By IANS
Kolkata : Bangladeshi writer Taslima Nasreen, confined for nearly four months to a ‘safe house’, finally left India Wednesday for medical treatment abroad. Magsaysay winning social activist Mahasweta Devi dubbed her departure as “shame” for India.
“I am at Heathrow airport now, waiting for a connecting flight,” Nasreen told a friend in Kolkata from London but it was not yet clear where she was heading to from there.
Sources said she left New Delhi Wednesday morning alleging that she was denied treatment in India and forced to live like a prisoner in a “death chamber”.
Nasreen was almost forced to live in a “safe house” in New Delhi since November-end after she was shunted out of Kolkata following unprecedented street violence over her stay in India and previous writings that criticize Islam and its treatment of women.
Mahasweta Devi, the 82-year-old activist and writer, told IANS: “It is a shame. The circumstances under which she left are reprehensible for a free and secular India.
“I read her email where she described her stay in New Delhi like living in a death chamber. I called her up and asked her to leave and get better treatment,” she said.
“West Bengal Chief Minister Buddhadeb Bhattacharjee and External Affairs Minister Pranab Mukherjee colluded to ensure that she was forced to leave India. It is a conspiracy in the name of Muslim votes.
“Is this independent India? It is a dangerous situation where a woman seeking asylum is put behind walls,” she said.
Earlier, Nasreen told IANS: “I can’t take it any more. I will die if I continue to live like this.”
“I am losing my eyesight, my heart is damaged. I have to survive. I am dying like this. I have to immediately get good treatment because I am not even getting cardiologists here,” she said from her undisclosed address in New Delhi where she was sheltered by the government from fundamentalists.
The author, facing protests, was kept incognito for nearly four months in a place near New Delhi.
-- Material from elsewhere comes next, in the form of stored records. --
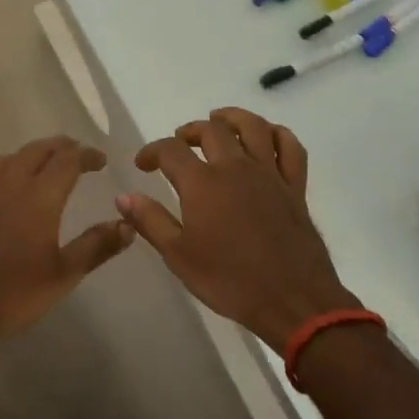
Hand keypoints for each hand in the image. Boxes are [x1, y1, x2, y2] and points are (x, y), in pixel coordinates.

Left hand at [0, 136, 134, 338]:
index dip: (86, 155)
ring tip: (36, 166)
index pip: (67, 161)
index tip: (101, 159)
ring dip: (24, 157)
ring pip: (2, 161)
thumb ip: (97, 246)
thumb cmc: (14, 293)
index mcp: (39, 197)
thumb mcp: (64, 275)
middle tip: (73, 151)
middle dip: (57, 146)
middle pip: (34, 152)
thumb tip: (127, 223)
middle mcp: (8, 187)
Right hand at [117, 108, 354, 353]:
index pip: (170, 150)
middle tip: (179, 142)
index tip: (143, 164)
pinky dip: (278, 134)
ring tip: (219, 121)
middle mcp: (235, 167)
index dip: (152, 151)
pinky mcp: (295, 187)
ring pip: (253, 127)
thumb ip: (150, 221)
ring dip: (232, 118)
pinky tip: (267, 137)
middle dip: (189, 130)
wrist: (291, 299)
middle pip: (211, 130)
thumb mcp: (178, 255)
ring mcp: (269, 174)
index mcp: (202, 183)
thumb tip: (124, 197)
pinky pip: (290, 148)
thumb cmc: (229, 280)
Security restrictions were imposed on her movement even in Kolkata before she was forced out of the city Nov 21 last year following violent protests.
She was living virtually in a house arrest and was not allowed to receive visitors.
India’s external affairs ministry in mid-February extended her visa but restrictions on her movements continued.
“I want to come back to Kolkata – my home – if I am allowed and not put in prison like this again. Right now my only concern is to live and get proper medical attention,” said Nasreen. She recently spent a few days in a New Delhi hospital.
“Stress and hypertension is killing me. There is already a big damage to my heart. I need to save the rest,” she said.
“My world is in Kolkata. I have not been allowed to visit the city and collect my own belongings. I hope my friends in Kolkata would help me since I am not allowed to go there,” she said.
West Bengal’s ruling Left Front shunted out Nasreen Nov 21 last year after street violence in Kolkata over her extended stay in India.
Nasreen, who was already living confined in a Kolkata apartment, was taken first to Jaipur and then to New Delhi by the central government and has since been kept in a safe house.
In an earlier interview, the 45-year-old author had said impassionedly: “I am only breathing. I don’t think I am alive like you are. Can anybody live like this? It was beyond my imagination that in a secular democracy like India, such a thing could happen to a writer.”
On Nov 30 Nasreen had agreed to expunge controversial portions from her autobiography “Dwikhandita” (Split in Two).
Though Jyoti Basu, the patriarch of the state’s ruling Communist Party of India-Marxist (CPI-M), said on Dec 25 that Nasreen was welcome to return to Kolkata, the Left Front government has chosen to remain silent on her plight.
In a delicate balancing act, Mukherjee had promised to “shelter” Nasreen but urged her to “refrain from activities and expressions” that may hurt the sentiments of Indian people and harm relations with friendly countries.